> _Job_: Would you return the data below exactly as it stands, with every picture left out?

> _Information_:

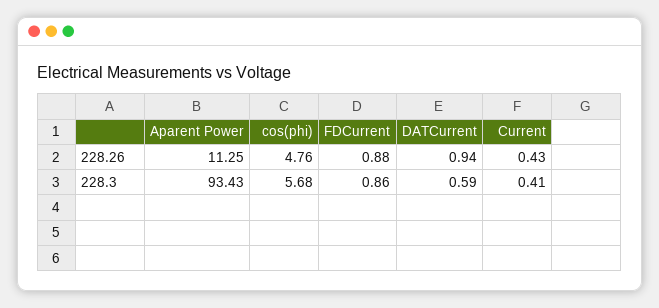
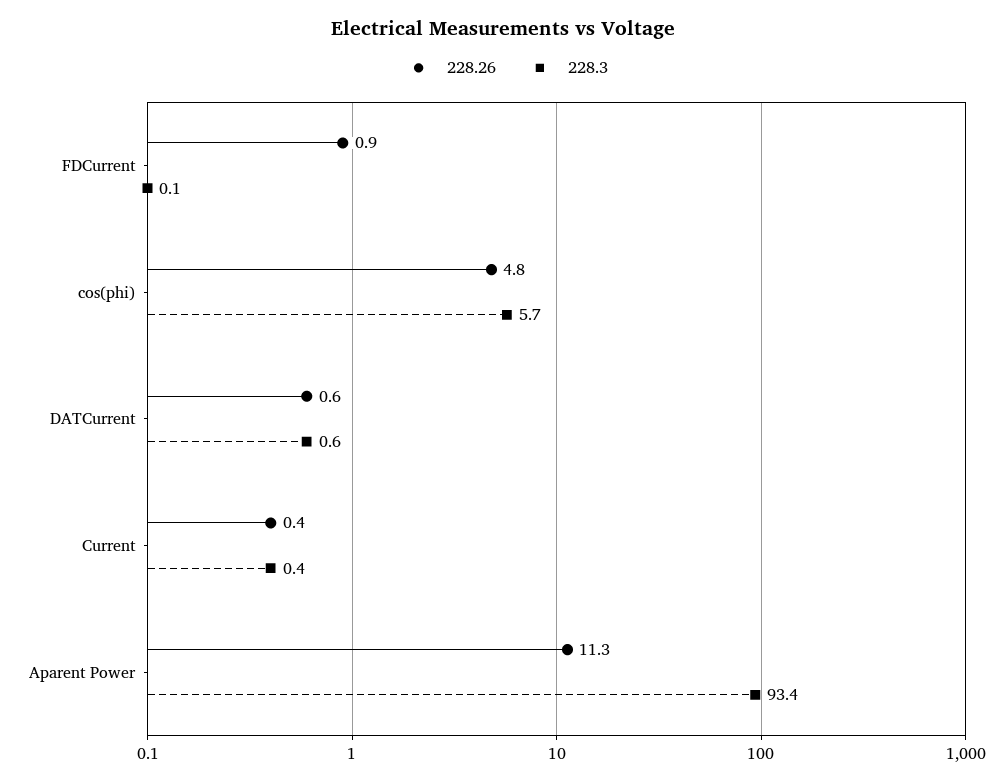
228.26, DATCurrent: 0.94 -> 0.6
228.3, FDCurrent: 0.86 -> 0.1

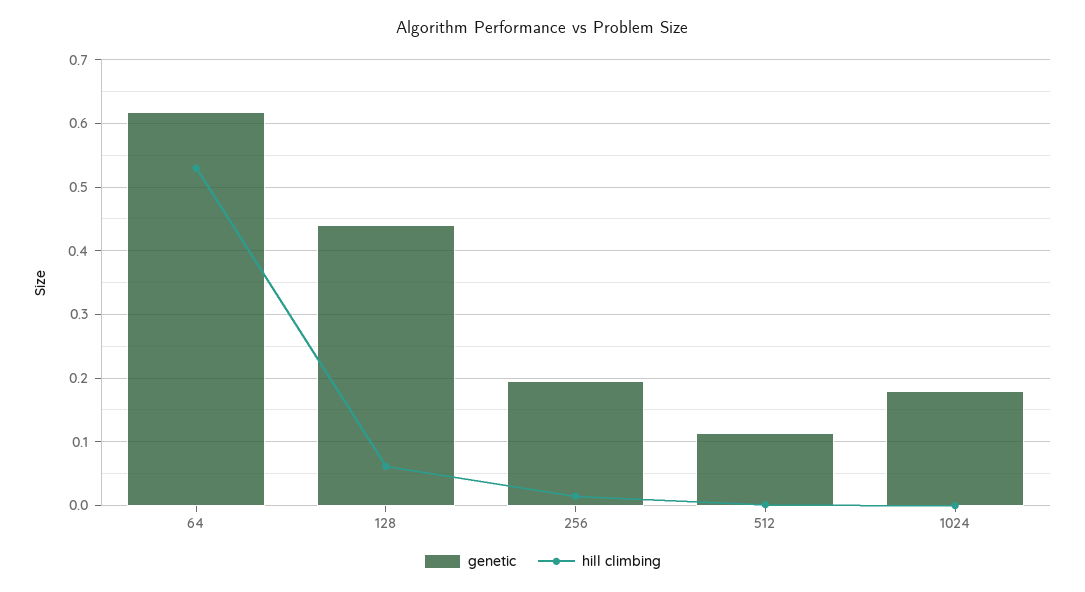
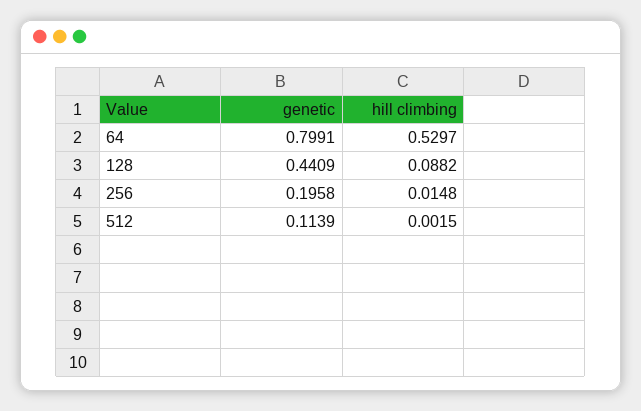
genetic, 64: 0.62 -> 0.7991
hill climbing, 128: 0.06 -> 0.0882
genetic, 1024: 0.18 -> none
hill climbing, 1024: 0 -> none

> _Response to this task_:
228.26, DATCurrent: 0.94 -> 0.6
228.3, FDCurrent: 0.86 -> 0.1

genetic, 64: 0.62 -> 0.7991
hill climbing, 128: 0.06 -> 0.0882
genetic, 1024: 0.18 -> none
hill climbing, 1024: 0 -> none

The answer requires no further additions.